The Iranian president further added that Tehran was ready for talks with western powers over its nuclear program.
Ahmadinejad also agreed to increase interest rates to 21%, reversing his opposition to the move economists said was crucial to supporting the Iranian currency.
The move came as the rial, under pressure after new sanctions targeting Iran's Central Bank, shed about 50% of its value relative to the dollar in the span of a month.
The depreciation built on already mounting worries over the country's growing international isolation over its controversial nuclear program.

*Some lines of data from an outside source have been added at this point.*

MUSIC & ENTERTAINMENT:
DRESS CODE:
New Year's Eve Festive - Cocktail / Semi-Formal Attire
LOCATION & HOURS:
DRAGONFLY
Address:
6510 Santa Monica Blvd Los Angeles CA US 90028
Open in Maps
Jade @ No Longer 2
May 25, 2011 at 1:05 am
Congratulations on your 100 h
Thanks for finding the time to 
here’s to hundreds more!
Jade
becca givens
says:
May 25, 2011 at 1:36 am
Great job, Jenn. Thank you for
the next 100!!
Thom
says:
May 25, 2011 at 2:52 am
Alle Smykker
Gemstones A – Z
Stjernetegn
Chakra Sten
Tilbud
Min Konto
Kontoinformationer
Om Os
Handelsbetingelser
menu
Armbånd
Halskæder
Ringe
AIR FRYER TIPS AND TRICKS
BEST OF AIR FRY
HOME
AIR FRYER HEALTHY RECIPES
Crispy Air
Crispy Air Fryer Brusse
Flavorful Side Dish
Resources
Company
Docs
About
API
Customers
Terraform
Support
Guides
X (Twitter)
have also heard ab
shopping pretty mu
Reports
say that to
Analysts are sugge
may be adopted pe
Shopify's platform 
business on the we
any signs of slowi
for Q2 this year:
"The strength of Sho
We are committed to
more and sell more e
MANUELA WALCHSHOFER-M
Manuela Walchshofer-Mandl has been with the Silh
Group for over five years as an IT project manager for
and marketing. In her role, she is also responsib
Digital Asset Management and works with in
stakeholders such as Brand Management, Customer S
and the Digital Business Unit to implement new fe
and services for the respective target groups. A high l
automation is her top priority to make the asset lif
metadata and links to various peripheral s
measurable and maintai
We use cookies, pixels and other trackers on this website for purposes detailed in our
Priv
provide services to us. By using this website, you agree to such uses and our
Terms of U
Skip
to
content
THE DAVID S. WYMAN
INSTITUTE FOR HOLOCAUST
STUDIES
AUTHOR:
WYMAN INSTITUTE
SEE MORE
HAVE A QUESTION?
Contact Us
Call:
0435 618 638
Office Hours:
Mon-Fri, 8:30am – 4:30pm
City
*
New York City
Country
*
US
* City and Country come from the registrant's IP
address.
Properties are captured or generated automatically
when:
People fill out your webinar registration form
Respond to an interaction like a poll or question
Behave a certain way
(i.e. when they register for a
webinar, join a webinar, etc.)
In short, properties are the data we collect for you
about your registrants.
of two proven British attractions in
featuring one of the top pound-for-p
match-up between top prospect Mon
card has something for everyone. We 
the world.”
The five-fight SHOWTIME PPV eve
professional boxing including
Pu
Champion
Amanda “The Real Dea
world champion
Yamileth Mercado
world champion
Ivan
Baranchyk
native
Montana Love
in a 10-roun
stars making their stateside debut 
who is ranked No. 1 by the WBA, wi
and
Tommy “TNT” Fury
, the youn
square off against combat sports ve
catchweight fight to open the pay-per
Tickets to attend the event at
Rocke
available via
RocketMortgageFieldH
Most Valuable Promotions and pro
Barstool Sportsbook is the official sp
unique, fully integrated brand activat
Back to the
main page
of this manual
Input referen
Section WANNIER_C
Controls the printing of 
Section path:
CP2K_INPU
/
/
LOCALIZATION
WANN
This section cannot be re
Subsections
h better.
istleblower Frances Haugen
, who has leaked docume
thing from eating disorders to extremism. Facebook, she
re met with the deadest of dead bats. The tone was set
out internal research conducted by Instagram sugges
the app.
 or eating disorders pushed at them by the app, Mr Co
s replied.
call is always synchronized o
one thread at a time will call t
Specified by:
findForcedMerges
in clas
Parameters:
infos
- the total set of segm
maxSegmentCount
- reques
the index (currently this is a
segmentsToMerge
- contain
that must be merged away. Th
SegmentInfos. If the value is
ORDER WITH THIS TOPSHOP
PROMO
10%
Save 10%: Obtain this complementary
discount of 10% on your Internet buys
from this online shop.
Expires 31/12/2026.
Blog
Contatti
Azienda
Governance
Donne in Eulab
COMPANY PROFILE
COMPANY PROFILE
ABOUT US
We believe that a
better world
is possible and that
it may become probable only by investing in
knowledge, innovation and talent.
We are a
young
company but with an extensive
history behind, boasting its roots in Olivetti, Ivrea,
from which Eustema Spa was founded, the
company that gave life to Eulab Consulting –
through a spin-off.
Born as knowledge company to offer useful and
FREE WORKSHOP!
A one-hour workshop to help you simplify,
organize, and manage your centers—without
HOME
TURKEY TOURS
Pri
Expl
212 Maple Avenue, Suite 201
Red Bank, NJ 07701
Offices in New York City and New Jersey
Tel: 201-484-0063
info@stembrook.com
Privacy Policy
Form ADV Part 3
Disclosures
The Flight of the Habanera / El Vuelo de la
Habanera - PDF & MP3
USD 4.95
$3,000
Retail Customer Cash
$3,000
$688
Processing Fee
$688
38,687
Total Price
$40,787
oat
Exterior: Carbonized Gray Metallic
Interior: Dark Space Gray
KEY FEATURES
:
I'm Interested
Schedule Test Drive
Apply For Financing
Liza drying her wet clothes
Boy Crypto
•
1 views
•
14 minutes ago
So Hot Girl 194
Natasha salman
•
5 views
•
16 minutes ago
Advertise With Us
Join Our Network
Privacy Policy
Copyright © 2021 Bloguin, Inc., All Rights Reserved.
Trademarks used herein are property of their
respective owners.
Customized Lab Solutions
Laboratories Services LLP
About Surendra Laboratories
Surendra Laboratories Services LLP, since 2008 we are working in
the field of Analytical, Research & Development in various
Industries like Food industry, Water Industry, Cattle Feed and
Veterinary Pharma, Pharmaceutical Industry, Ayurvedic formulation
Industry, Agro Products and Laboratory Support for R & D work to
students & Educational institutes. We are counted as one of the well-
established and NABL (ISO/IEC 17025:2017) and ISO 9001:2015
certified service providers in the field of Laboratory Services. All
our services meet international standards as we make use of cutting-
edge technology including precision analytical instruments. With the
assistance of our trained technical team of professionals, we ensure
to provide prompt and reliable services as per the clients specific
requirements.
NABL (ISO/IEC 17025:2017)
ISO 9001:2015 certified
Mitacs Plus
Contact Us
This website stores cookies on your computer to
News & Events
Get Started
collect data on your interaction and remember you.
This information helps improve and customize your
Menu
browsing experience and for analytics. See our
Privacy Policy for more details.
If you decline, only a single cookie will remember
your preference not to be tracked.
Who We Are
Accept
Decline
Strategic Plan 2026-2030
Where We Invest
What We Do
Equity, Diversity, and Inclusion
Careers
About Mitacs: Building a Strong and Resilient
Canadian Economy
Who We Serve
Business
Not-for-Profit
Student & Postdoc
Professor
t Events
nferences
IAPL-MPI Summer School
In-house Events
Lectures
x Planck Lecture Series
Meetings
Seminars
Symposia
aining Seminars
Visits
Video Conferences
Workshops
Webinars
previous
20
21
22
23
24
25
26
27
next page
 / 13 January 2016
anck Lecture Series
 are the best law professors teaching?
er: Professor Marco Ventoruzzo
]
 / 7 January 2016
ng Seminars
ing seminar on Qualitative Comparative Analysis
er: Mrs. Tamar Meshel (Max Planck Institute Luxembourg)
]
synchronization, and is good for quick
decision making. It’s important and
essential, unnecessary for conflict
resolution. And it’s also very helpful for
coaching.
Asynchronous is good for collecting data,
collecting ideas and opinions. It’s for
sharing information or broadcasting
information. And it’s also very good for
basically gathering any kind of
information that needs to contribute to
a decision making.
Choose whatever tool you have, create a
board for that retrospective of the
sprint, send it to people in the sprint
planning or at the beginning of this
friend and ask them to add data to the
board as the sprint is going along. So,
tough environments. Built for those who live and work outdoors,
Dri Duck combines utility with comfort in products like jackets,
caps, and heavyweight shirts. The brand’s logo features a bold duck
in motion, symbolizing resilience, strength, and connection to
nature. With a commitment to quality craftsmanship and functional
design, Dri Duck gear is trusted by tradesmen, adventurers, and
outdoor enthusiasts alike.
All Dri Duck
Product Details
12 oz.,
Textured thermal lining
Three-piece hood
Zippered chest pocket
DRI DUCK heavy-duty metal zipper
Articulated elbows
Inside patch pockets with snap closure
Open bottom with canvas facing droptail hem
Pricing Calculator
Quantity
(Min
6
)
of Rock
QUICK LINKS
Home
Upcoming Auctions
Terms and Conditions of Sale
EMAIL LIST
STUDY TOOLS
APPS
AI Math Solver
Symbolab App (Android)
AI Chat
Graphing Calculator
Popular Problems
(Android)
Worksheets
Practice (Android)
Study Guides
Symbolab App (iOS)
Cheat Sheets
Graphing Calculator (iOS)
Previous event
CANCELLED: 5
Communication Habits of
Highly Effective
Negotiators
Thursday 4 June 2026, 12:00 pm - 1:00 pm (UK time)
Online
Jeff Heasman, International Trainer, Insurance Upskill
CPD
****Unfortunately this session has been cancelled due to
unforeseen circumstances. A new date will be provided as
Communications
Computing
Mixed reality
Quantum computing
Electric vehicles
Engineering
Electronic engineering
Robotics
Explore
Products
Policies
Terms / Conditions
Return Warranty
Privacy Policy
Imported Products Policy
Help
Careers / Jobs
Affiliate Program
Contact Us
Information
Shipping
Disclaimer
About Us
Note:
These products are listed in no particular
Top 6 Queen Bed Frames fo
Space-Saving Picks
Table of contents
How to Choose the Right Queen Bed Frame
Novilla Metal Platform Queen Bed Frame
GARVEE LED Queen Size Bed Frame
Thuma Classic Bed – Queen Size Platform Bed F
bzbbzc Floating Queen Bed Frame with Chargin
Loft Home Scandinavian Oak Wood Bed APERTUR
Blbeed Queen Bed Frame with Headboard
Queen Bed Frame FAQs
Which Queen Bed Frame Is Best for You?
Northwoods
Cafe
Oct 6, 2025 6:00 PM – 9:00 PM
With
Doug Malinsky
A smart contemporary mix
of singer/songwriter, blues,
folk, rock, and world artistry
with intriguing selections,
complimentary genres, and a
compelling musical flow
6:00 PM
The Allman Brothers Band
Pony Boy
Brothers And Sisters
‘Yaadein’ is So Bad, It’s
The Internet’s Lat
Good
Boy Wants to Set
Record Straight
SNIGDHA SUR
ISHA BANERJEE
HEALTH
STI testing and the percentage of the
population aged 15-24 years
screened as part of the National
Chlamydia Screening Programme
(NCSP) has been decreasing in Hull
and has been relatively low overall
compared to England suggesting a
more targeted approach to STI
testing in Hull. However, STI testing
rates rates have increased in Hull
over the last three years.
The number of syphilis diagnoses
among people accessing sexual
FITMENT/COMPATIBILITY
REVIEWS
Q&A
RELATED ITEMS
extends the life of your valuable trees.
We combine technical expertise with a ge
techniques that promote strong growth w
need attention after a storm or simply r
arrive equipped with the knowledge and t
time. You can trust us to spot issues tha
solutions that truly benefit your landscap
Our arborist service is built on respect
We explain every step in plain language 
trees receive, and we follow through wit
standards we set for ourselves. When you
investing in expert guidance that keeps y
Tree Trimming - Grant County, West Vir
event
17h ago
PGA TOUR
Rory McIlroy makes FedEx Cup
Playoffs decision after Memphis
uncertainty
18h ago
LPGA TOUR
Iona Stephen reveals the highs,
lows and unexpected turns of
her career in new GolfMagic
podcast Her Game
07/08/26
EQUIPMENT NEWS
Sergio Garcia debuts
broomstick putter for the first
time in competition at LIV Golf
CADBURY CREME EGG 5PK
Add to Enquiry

The European Union earlier this week approved an oil embargo on Iranian crude.
"The president has fully approved" the increase in bank interest rates, Economy Minister Shamseddin Hosseini said.
Also on Thursday, China criticized the EU's sanctions on Iran, saying the measures were "not constructive."
"To blindly pressure and impose sanctions on Iran are not constructive approaches," China's Foreign Ministry said.
Beijing's economic ties with Tehran have expanded in recent years, partly thanks to the withdrawal of Western companies in line with sanctions against the Islamic republic over its nuclear drive.
The Asian powerhouse also depends a lot on Iranian oil, and has strengthened its presence in the country's oil and gas sector by signing a series of contracts worth up to $40 billion in the past few years
Iranian officials downplayed that the latest sanctions were affecting the currency or the economy. In an indication of the growing rift in Tehran, however, Bahmani acknowledged with rare candor earlier this month that the "psychological effects" of sanctions are partly behind the pressure on the currency.